This Washington Post headline sure conjures up an odd image:
House Injects Prayer Into Defense Bill
The story concerns language in a defense authorization bill that was amended to include language that would allow chaplains to use Jesus’ name prayers offered at public military ceremonies.
“Focus on the Family, the Christian Coalition and other evangelical Christian groups have lobbied vigorously against the Air Force and Navy rules, urging President Bush to issue an executive order guaranteeing the right of chaplains to pray in the name of Jesus under any circumstances. Because the White House has not acted, sympathetic members of Congress stepped in.
“We felt there needed to be a clarification” of the rules “because there is political correctness creeping into the chaplains corps,” said Rep. Walter B. Jones (R-N.C.). “I don’t understand anyone being opposed to a chaplain having the freedom to pray to God in the way his conscience calls him to pray.”

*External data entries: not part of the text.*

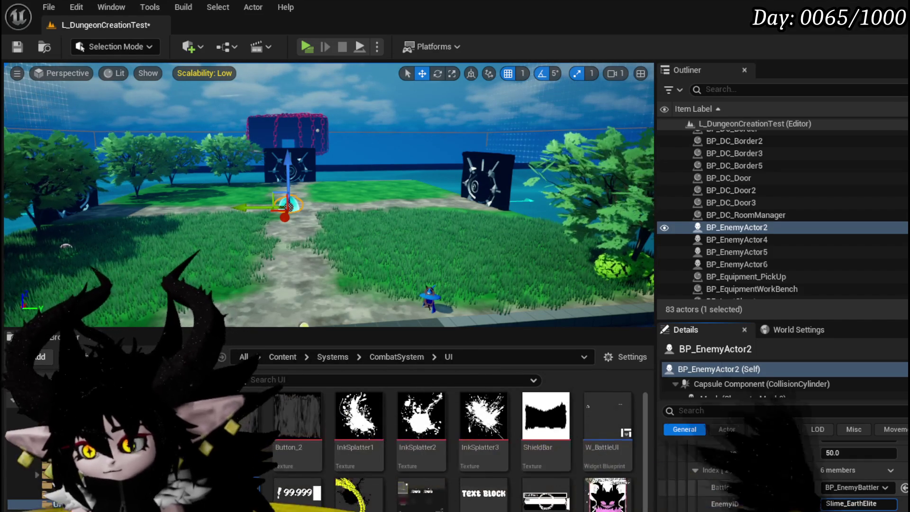
pyautogui.press('Return')
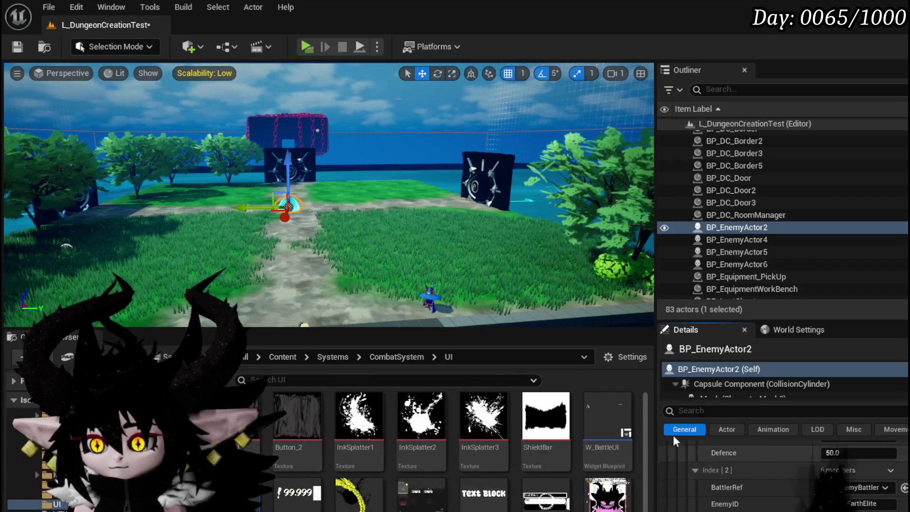
pyautogui.click(13, 47)
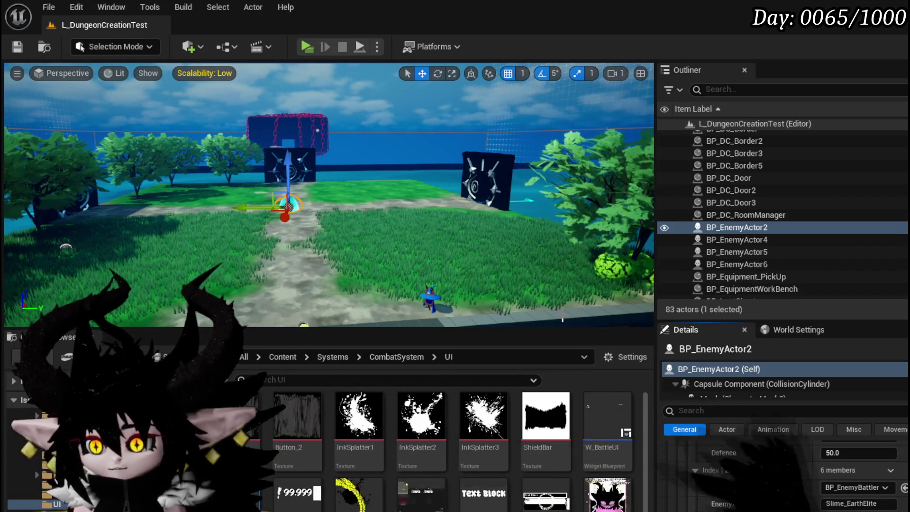
pyautogui.moveTo(524, 276); pyautogui.dragTo(524, 276)
# Step: Expand all Encounter array entries and copy one encounter entry's data
pyautogui.scroll(5, 801, 469)
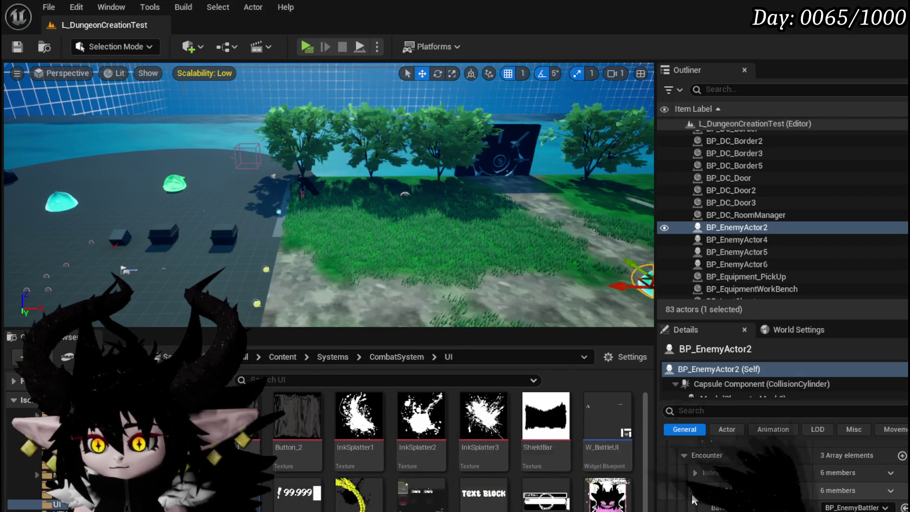
pyautogui.click(693, 491)
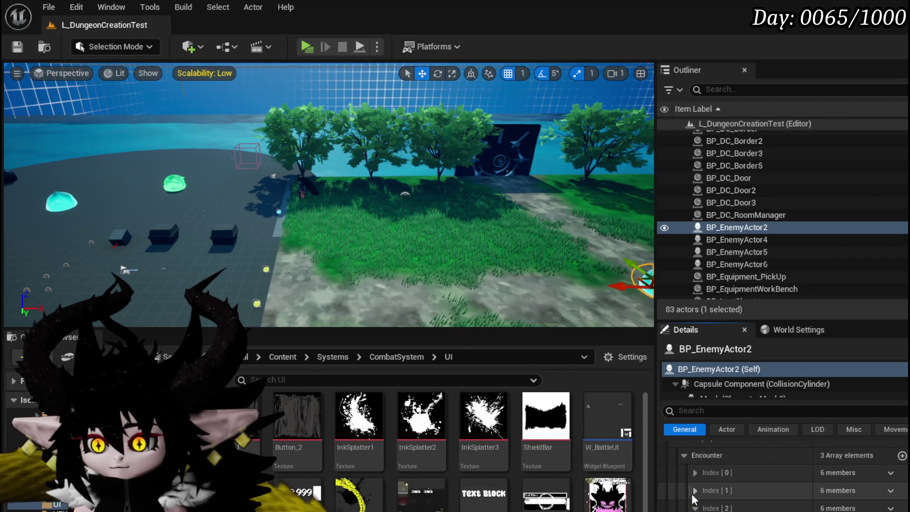
pyautogui.rightClick(740, 454)
pyautogui.click(773, 494)
pyautogui.rightClick(825, 467)
pyautogui.click(806, 468)
pyautogui.scroll(-5, 763, 486)
pyautogui.scroll(-1, 749, 497)
pyautogui.scroll(-1, 833, 508)
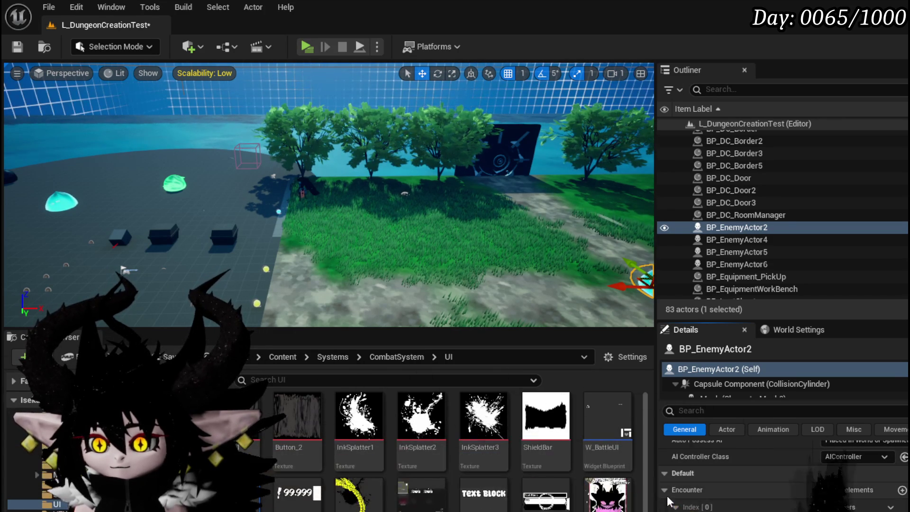
pyautogui.scroll(-1, 719, 506)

Among the provision’s opponents is the chief of Navy chaplains, Rear Adm. Louis V. Iasiello, a Roman Catholic priest.
“The language ignores and negates the primary duties of the chaplain to support the religious needs of the entire crew” and “will, in the end, marginalize chaplains and degrade their use and effectiveness,” Iasiello wrote in a letter to a committee member.”
The National Conference on Ministry to the Armed Forces and the Anti-Defamation League don’t care for the language either.
The Diocese of Washington is home to the National Cathedral, which functions both as an Episcopal Church and what its charter refers to as a “great church for national purposes,” we deal with the issue of public prayer in interfaith settings on a fairly regular basis. It can be done well, but it can’t be done easily. The three monotheistic faiths have a common ancestor (Abraham), and were born in the same part of the world, so there is some language available that e is inclusive (for lack of a better word) without being so generic, as to render the prayer meaningless. But when you move beyond monotheism to other faith traditions, the sledding gets tougher, and the destination becomes increasingly ambiguous.
So I have some sympathy with people who say “If I can’t name my God in my prayer, it isn’t worth praying.” But that doesn’t lead me to argue for faith specific public prayer–which I think is unconstitutional. Rather, it leads me to ask whether it is worth offering communal prayer in multi-faith settings.